- Aim of the task -
Which of the lines below contain the string "Kunden"? Pull each one out of the data.

Page-level text extractions
^^^^^^^^
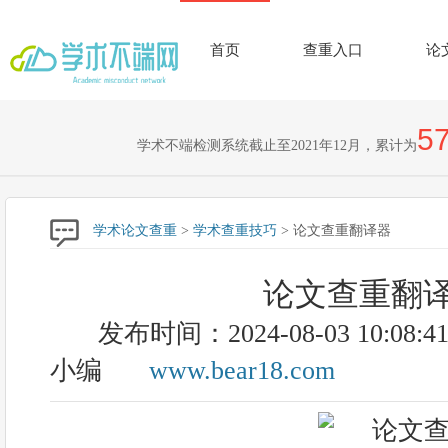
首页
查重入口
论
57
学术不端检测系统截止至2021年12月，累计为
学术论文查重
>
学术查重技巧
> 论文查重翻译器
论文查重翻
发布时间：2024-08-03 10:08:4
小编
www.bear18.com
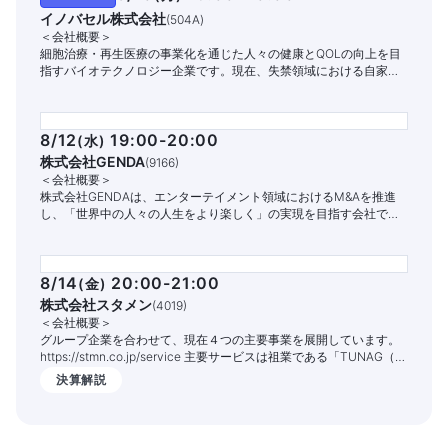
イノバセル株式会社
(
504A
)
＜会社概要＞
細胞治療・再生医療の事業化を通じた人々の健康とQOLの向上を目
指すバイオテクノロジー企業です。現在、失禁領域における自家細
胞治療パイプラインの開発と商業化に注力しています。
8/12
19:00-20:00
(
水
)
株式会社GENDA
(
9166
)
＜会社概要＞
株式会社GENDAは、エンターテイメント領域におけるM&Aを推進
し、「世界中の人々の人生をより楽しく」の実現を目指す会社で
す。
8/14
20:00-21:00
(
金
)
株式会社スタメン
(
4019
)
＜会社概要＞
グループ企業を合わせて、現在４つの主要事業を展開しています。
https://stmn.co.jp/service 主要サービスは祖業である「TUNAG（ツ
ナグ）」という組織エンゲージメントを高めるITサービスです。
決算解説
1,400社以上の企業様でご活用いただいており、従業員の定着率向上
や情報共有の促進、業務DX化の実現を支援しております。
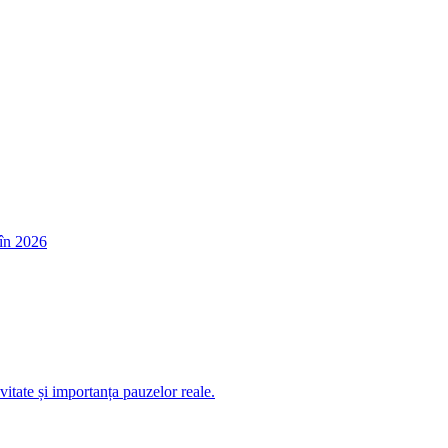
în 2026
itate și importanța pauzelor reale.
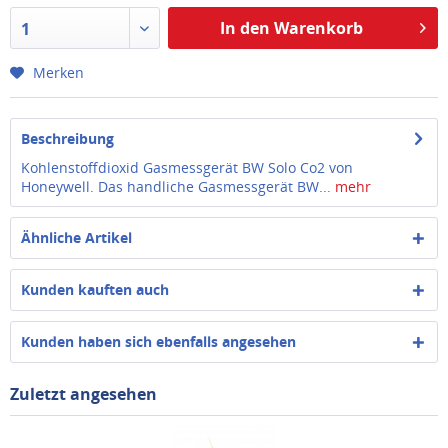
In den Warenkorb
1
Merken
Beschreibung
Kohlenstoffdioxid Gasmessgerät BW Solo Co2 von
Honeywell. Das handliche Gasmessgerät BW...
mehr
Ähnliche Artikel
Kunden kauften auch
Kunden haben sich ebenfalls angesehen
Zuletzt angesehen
^^^^^^^^
- Response area -
Kunden kauften auch
Kunden haben sich ebenfalls angesehen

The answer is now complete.